K606: I don’t play video games often, but that’s my favorite game. I love flying to Japan because they have Tetris in the planes and everyone’s like “tschka, tshcka.”

Q: What’s your favorite shape to slam down into a gap and wipe out everything?
K606: (pauses) The T.

Q: Visually, what do you extract from your music?
K606: My dad’s a filmmaker and I definitely think about visuals a lot. But just because it’s electronic music, I don’t feel that I need to put a visual behind it. I have to justify my music, and the only stuff I want to release is the music that sounds totally different. I notice that people in Miami making electronic music are weirdly secluded, they don’t want to squash each other, but for me it raises the stakes – it’s a form of flattery, almost a beneficial marketing ploy. The reason why Autechre got bigger than Aphex Twin is more people were imitating Autechre – it was a simpler thing to try and do. One person doing something, no matter how amazing, is only one person – one person doing something with a thousand imitators is a fucking scene, it’s a culture.

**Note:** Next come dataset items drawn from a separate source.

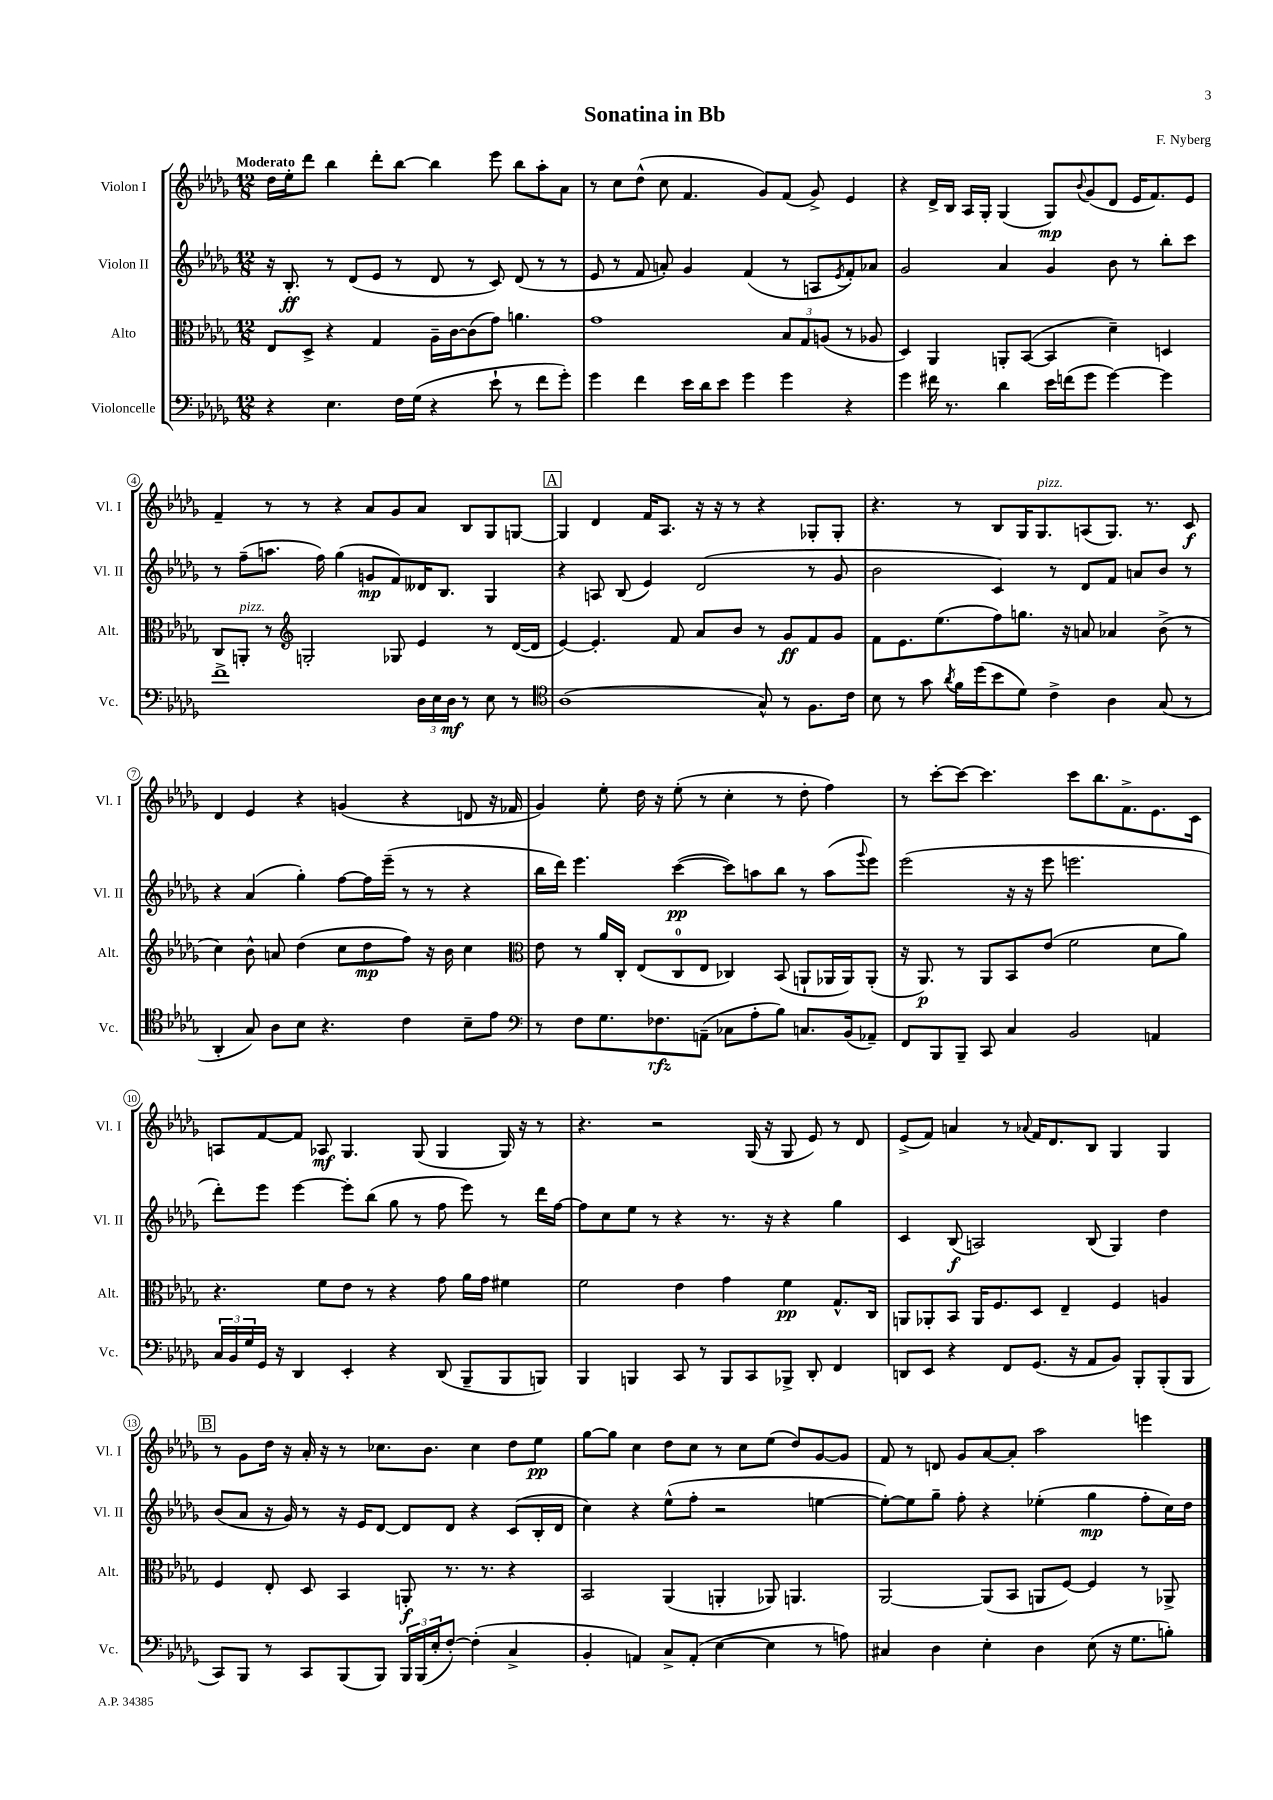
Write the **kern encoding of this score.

**kern	**dynam	**kern	**dynam	**kern	**dynam	**kern	**dynam
*part4	*part4	*part3	*part3	*part2	*part2	*part1	*part1
*staff4	*staff4	*staff3	*staff3	*staff2	*staff2	*staff1	*staff1
*I"Violoncelle	*	*I"Alto	*	*I"Violon II	*	*I"Violon I	*
*I'Vc.	*	*I'Alt.	*	*I'Vl. II	*	*I'Vl. I	*
*clefF4	*	*clefC3	*	*clefG2	*	*clefG2	*
*k[b-e-a-d-g-]	*	*k[b-e-a-d-g-]	*	*k[b-e-a-d-g-]	*	*k[b-e-a-d-g-]	*
*M12/8	*	*M12/8	*	*M12/8	*	*M12/8	*
=1	=1	=1	=1	=1	=1	=1	=1
!	!	!	!	!	!	!LO:TX:a:B:t=Moderato	!
4r	.	8E-/L	.	16r	.	16dd-\LL	.
.	.	.	.	8.B-'/	ff	16ee-'\J	.
.	.	8D-^/J	.	.	.	8ddd-\J	.
4.E-\	.	4r	.	8r	.	4bb-\	.
.	.	.	.	(8d-/L	.	.	.
.	.	4G-/	.	8e-/J	.	8ddd-'\L	.
16F\LL	.	.	.	8r	.	[8bb-\J	.
(16G-\JJ	.	.	.	.	.	.	.
4r	.	16A-~\LL	.	8d-/	.	4bb-\]	.
.	.	[16c\J	.	.	.	.	.
.	.	(8c\]	.	8r	.	.	.
8e-`\	.	8g-\J)	.	8c/)	.	8eee-\	.
8r	.	4.an\	.	(8d-/	.	8bb-\L	.
8f\L	.	.	.	8r	.	8aa-'\	.
8g-'\J)	.	.	.	8r	.	8a-\J	.
=2	=2	=2	=2	=2	=2	=2	=2
4g-\	.	1g-	.	8e-/	.	8r	.
.	.	.	.	8r	.	8cc\L	.
4f\	.	.	.	8f/	.	(8dd-^^\J	.
.	.	.	.	8an'/)	.	8cc\	.
16e-\LL	.	.	.	4g-/	.	4.f/	.
16d-\J	.	.	.	.	.	.	.
8e-\J	.	.	.	.	.	.	.
4g-\	.	.	.	(4f/	.	.	.
.	.	.	.	.	.	8g-/L)	.
4g-\	.	12B-/L	.	8r	.	(8f/J	.
.	.	12G-/	.	.	.	.	.
.	.	.	.	8An/L	.	8g-^/)	.
.	.	(12An/J	.	.	.	.	.
.	.	.	.	8qe-/	.	.	.
4r	.	8r	.	8f'/)	.	4e-/	.
.	.	8A-X/	.	8a-X/J	.	.	.
=3	=3	=3	=3	=3	=3	=3	=3
4g-\	.	4D-/)	.	2g-/	.	4r	.
16f#X\	.	4AA-/	.	.	.	16d-^/LL	.
8.r	.	.	.	.	.	16B-/JJ	.
.	.	.	.	.	.	16A-/LL	.
.	.	.	.	.	.	16G-'/JJ	.
4d-\	.	8AAn'/L	.	4a-/	.	(4G-/	.
.	.	([8BB-/J	.	.	.	.	.
16e-\LL	.	4BB-/]	.	4g-/	.	8G-/L)	mp
(16fn\J	.	.	.	.	.	.	.
.	.	.	.	.	.	8qqb-/	.
8g-\J	.	.	.	.	.	(8g-/	.
[4g-\)	.	4d-~\)	.	8b-\	.	8d-/J	.
.	.	.	.	8r	.	16e-/KL	.
.	.	.	.	.	.	8.f/)	.
4g-\]	.	4Dn/	.	8bb-'\L	.	.	.
.	.	.	.	8ccc\J	.	8e-/J	.
!!LO:LB:g=z
=4	=4	=4	=4	=4	=4	=4	=4
1f^	.	8C/L	.	8r	.	4f~/	.
!	!	!LO:TX:a:i:t=pizz.	!	!	!	!	!
.	.	8AAn'/J	.	(8ff~\L	.	.	.
.	.	8r	.	8.aan\J	.	8r	.
*	*	*clefG2	*	*	*	*	*
.	.	2Gn'/	.	.	.	8r	.
.	.	.	.	16ff\)	.	.	.
.	.	.	.	(4gg-\	.	4r	.
.	.	.	.	8gn/L	mp	8a-/L	.
.	.	8G-X/	.	8f/)	.	8g-/	.
24D-\LL	.	4e-/	.	16d--X/K	.	8a-/J	.
24E-\	.	.	.	.	.	.	.
.	.	.	.	8.B-/J	.	.	.
24D-\JJ	mf	.	.	.	.	.	.
8r	.	.	.	.	.	8B-/L	.
8E-\	.	8r	.	4G-/	.	8G-/	.
8r	.	([16d-/LL	.	.	.	[8Gn/J	.
.	.	16d-/JJ]	.	.	.	.	.
!!LO:REH:place=s1:t=A
=5	=5	=5	=5	=5	=5	=5	=5
*clefC4	*	*	*	*	*	*	*
(1A-	.	[4e-/)	.	4r	.	4G/]	.
.	.	4.e-'/]	.	8An/	.	4d-/	.
.	.	.	.	(8B-/	.	.	.
.	.	.	.	4e-/)	.	16f/KL	.
.	.	.	.	.	.	8.A-/J	.
.	.	8f/	.	.	.	.	.
.	.	8a-/L	.	(2d-/	.	16r	.
.	.	.	.	.	.	16r	.
.	.	8b-/J	.	.	.	8r	.
8G-^^/)	.	8r	.	.	.	4r	.
8r	.	8g-/L	ff	.	.	.	.
8.F\L	.	8f/	.	8r	.	8G-X'/L	.
.	.	8g-/J	.	8g-/	.	8G-'/J	.
16c\Jk	.	.	.	.	.	.	.
=6	=6	=6	=6	=6	=6	=6	=6
8B-\	.	8f\L	.	2b-\	.	4.r	.
8r	.	8.e-\	.	.	.	.	.
8g-\	.	.	.	.	.	.	.
.	.	(8.ee-\	.	.	.	.	.
8qa-/	.	.	.	.	.	.	.
16f\LL	.	.	.	.	.	8r	.
(16dd-\J	.	.	.	.	.	.	.
8b-\	.	8ff\)	.	4c/)	.	8B-/L	.
8d-\J)	.	8.ggn\J	.	.	.	16G-/K	.
!	!	!	!	!	!	!LO:TX:a:i:t=pizz.	!
.	.	.	.	.	.	8.G-/	.
4c^\	.	.	.	8r	.	.	.
.	.	16r	.	.	.	.	.
.	.	8an/	.	8d-/L	.	(8An/	.
4A-\	.	4a-X/	.	8f/J	.	8.G-/J)	.
.	.	.	.	8an/L	.	.	.
.	.	.	.	.	.	8.r	.
(8G-/	.	(8b-^\	.	8b-/J	.	.	.
8r	.	8r	.	8r	.	8c/	f
!!LO:LB:g=z
=7	=7	=7	=7	=7	=7	=7	=7
4AA-'/	.	4cc\)	.	4r	.	4d-/	.
8G-/)	.	8b-^^\	.	(4a-/	.	4e-/	.
8A-\L	.	8an/	.	.	.	.	.
8B-\J	.	(4dd-\	.	4gg-'\)	.	4r	.
4.r	.	.	.	.	.	.	.
.	.	8cc\L	.	[8ff\L	.	(4gn/	.
.	.	8dd-\	mp	16ff\L]	.	.	.
.	.	.	.	(16eee-~\JJ	.	.	.
4c\	.	8ff\J)	.	8r	.	4r	.
.	.	16r	.	8r	.	.	.
.	.	16b-\	.	.	.	.	.
8B-~\L	.	4cc\	.	4r	.	8dn/	.
8e-\J	.	.	.	.	.	16r	.
.	.	.	.	.	.	16f-X/	.
=8	=8	=8	=8	=8	=8	=8	=8
*clefF4	*	*clefC3	*	*	*	*	*
8r	.	8e-\	.	16bb-\LL	.	4g-/)	.
.	.	.	.	16ddd-\JJ)	.	.	.
8F\L	.	8r	.	4.eee-\	.	.	.
8.G-\	.	16a-/LL	.	.	.	8ee-'\	.
.	.	16C'/JJ	.	.	.	.	.
.	.	(8E-/L	.	.	.	16dd-\	.
8.F-X\	rfz	.	.	.	.	16r	.
.	.	8C/	.	([4ccc\	pp	(8ee-'\	.
(8AAn~\J	.	8E-/J	.	.	.	8r	.
8C-X\L	.	4C-X/)	.	8ccc\L])	.	4cc'\	.
8A-'\	.	.	.	8aan\	.	.	.
8B-\J)	.	(8BB-/	.	8bb-\J	.	8r	.
8.Cn/L	.	8AAn`/L	.	8r	.	8dd-'\	.
.	.	16AA-X/L	.	(8aa\L	.	4ff\)	.
(16BB-/k	.	16AA-/J)	.	.	.	.	.
.	.	.	.	8qqggg-/	.	.	.
8AA-X~/J)	.	(8AA-'/J	.	8eee-\J)	.	.	.
=9	=9	=9	=9	=9	=9	=9	=9
8FF/L	.	16r	.	(2eee-\	.	8r	.
.	.	8.AA-/)	p	.	.	.	.
8BBB-/	.	.	.	.	.	[8ccc'\L	.
8BBB-~/J	.	8r	.	.	.	8ccc\J_	.
8CC/	.	8AA-/L	.	.	.	4.ccc\]	.
4C/	.	8BB-/	.	16r	.	.	.
.	.	.	.	16r	.	.	.
.	.	(8e-/J	.	8eee-\	.	.	.
2BB-/	.	2f\	.	2.eeen\	.	8ccc\L	.
.	.	.	.	.	.	8.bb-\	.
.	.	.	.	.	.	8.f^\	.
4AAn/	.	8d-\L	.	.	.	8.e-\	.
.	.	8a-\J)	.	.	.	.	.
.	.	.	.	.	.	16c\Jk	.
!!LO:LB:g=z
=10	=10	=10	=10	=10	=10	=10	=10
24C/LL	.	4.r	.	8ddd-'\L)	.	8An/L	.
24BB-/	.	.	.	.	.	.	.
24G-/	.	.	.	.	.	.	.
16GG-/JJ	.	.	.	8eee-\J	.	[8f/	.
16r	.	.	.	.	.	.	.
4DD-/	.	.	.	[4eee-\	.	8f/J]	.
.	.	8f\L	.	.	.	8A-X/	mf
4EE-'/	.	8e-\J	.	8eee-'\L]	.	4.G-/	.
.	.	8r	.	(8bb-\J	.	.	.
4r	.	4r	.	8gg-\	.	.	.
.	.	.	.	8r	.	(8G-/	.
(8DD-/	.	8g-\	.	8ff\	.	4G-/	.
8BBB-~/L	.	16a-\LL	.	8eee-\)	.	.	.
.	.	16g-\JJ	.	.	.	.	.
8BBB-/	.	4f#X\	.	8r	.	16G-/)	.
.	.	.	.	.	.	16r	.
8BBBn/J)	.	.	.	16ddd-\LL	.	8r	.
.	.	.	.	[16ff\JJ	.	.	.
=11	=11	=11	=11	=11	=11	=11	=11
4BBB-/	.	2f\	.	8ff\L]	.	4.r	.
.	.	.	.	8cc\	.	.	.
4BBBn/	.	.	.	8ee-\J	.	.	.
.	.	.	.	8r	.	2r	.
8CC/	.	4e-\	.	4r	.	.	.
8r	.	.	.	.	.	.	.
8BBB/L	.	4g-\	.	8.r	.	.	.
8CC/	.	.	.	.	.	(16G-/	.
.	.	.	.	16r	.	16r	.
8BBB-X^/J	.	4f\	pp	4r	.	8G-/	.
8DD-'/	.	.	.	.	.	8e-/)	.
4FF/	.	8.G-^^/L	.	4gg-\	.	8r	.
.	.	.	.	.	.	8d-/	.
.	.	16C/Jk	.	.	.	.	.
=12	=12	=12	=12	=12	=12	=12	=12
8DDn/L	.	8AAn/L	.	4c/	.	(8e-^/L	.
8EE-/J	.	8AA-X'/	.	.	.	8f/J)	.
4r	.	8BB-/J	.	(8B-/	f	4an/	.
.	.	16AA-/KL	.	2An/)	.	.	.
.	.	8.F/	.	.	.	.	.
8FF/L	.	.	.	.	.	8r	.
.	.	.	.	.	.	8qqa-X/	.
(8.GG-/J	.	8D-/J	.	.	.	16f/KL	.
.	.	.	.	.	.	8.d-/	.
.	.	4E-~/	.	.	.	.	.
16r	.	.	.	.	.	.	.
8AA-/L	.	.	.	(8B-/	.	8B-/J	.
8BB-/J)	.	4F/	.	4G-/)	.	4G-/	.
8BBB-'/L	.	.	.	.	.	.	.
(8BBB-'/	.	4An/	.	4dd-\	.	4G-/	.
8BBB-/J	.	.	.	.	.	.	.
!!LO:LB:g=z
!!LO:REH:place=s1:t=B
=13	=13	=13	=13	=13	=13	=13	=13
8CC/L)	.	4F/	.	(8b-/L	.	8r	.
8BBB-/J	.	.	.	8a-/J	.	8g-\L	.
8r	.	8E-'/	.	16r	.	16dd-\Jk	.
.	.	.	.	16g-/)	.	16r	.
8CC/L	.	8D-/	.	8r	.	16a-'/	.
.	.	.	.	.	.	16r	.
(8BBB-/	.	4BB-/	.	16r	.	8r	.
.	.	.	.	16e-/KL	.	.	.
8BBB-/J)	.	.	.	[8d-/J	.	8.cc-X\L	.
24BBB-/LL	.	8AAn'/	f	8d-/L]	.	.	.
(24BBB-/	.	.	.	.	.	.	.
.	.	.	.	.	.	8.b-\J	.
24E-'/J	.	.	.	.	.	.	.
[8F'/J)	.	8.r	.	8d-/J	.	.	.
(4F'\]	.	.	.	4r	.	4cc-\	.
.	.	8.r	.	.	.	.	.
4C^/	.	4r	.	(8c/L	.	8dd-\L	.
.	.	.	.	16B-'/L	.	8ee-\J	pp
.	.	.	.	16d-/JJ	.	.	.
=14	=14	=14	=14	=14	=14	=14	=14
4BB-'/	.	2BB-/	.	4cc\)	.	[8gg-\L	.
.	.	.	.	.	.	8gg-\J]	.
4AAn/)	.	.	.	4r	.	4cc\	.
8C^/L	.	(4AA-/	.	(8ee-^^\L	.	8dd-\L	.
(8AA'/J	.	.	.	8ff'\J	.	8cc\J	.
[4E-\	.	4AAn'/	.	2r	.	8r	.
.	.	.	.	.	.	8cc\L	.
4E-\]	.	8AA-X/)	.	.	.	(8ee-\J	.
.	.	4.AAn/	.	.	.	8dd-/L)	.
8r	.	.	.	[4een\	.	[8g-/	.
8An\)	.	.	.	.	.	8g-/J]	.
=15	=15	=15	=15	=15	=15	=15	=15
4C#X/	.	[2AA-/	.	8ee'\L_)	.	8f/	.
.	.	.	.	8ee\]	.	8r	.
4D-\	.	.	.	8gg-~\J	.	8dn/	.
.	.	.	.	8ff'\	.	8g-/L	.
4E-'\	.	(8AA-/L]	.	4r	.	[8a-/	.
.	.	8BB-/J	.	.	.	8a-'/J]	.
4D-\	.	8AAn/L	.	(4ee-X'\	.	2aa-\	.
.	.	[8F/J)	.	.	.	.	.
(8E-\	.	4F/]	.	4gg-\	mp	.	.
16r	.	.	.	.	.	.	.
8.G-\L	.	.	.	.	.	.	.
.	.	8r	.	8ff'\L	.	4eeen\	.
8Bn'\J)	.	8AA-X^/	.	16cc\L)	.	.	.
.	.	.	.	16dd-\JJ	.	.	.
==	==	==	==	==	==	==	==
*-	*-	*-	*-	*-	*-	*-	*-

Q: Back to films, which most accurately paints the future?
K606: Good question. Shit cakes. Everyone hated it, but I actually thought Vanilla Sky was pretty good. Dude, Battlefield Earth – the most inaccurate future depiction. Do you know how Scientology got Dianetics onto the bestseller list? It happened in Miami. They were basically having their people buy the books out of the bookstore – buying their own books – so it would be a hit, like cheating on Soundscan like Def Jam’s always doing. But…Vanilla Sky, what happens in it, I definitely see people putting money into. Like with Blade Runner, I don’t see all of our efforts being put into nice architecture – bullshit – people are going to put money into crazy drugs, long life, cloning – pleasure – not “Future World” and living on Mars.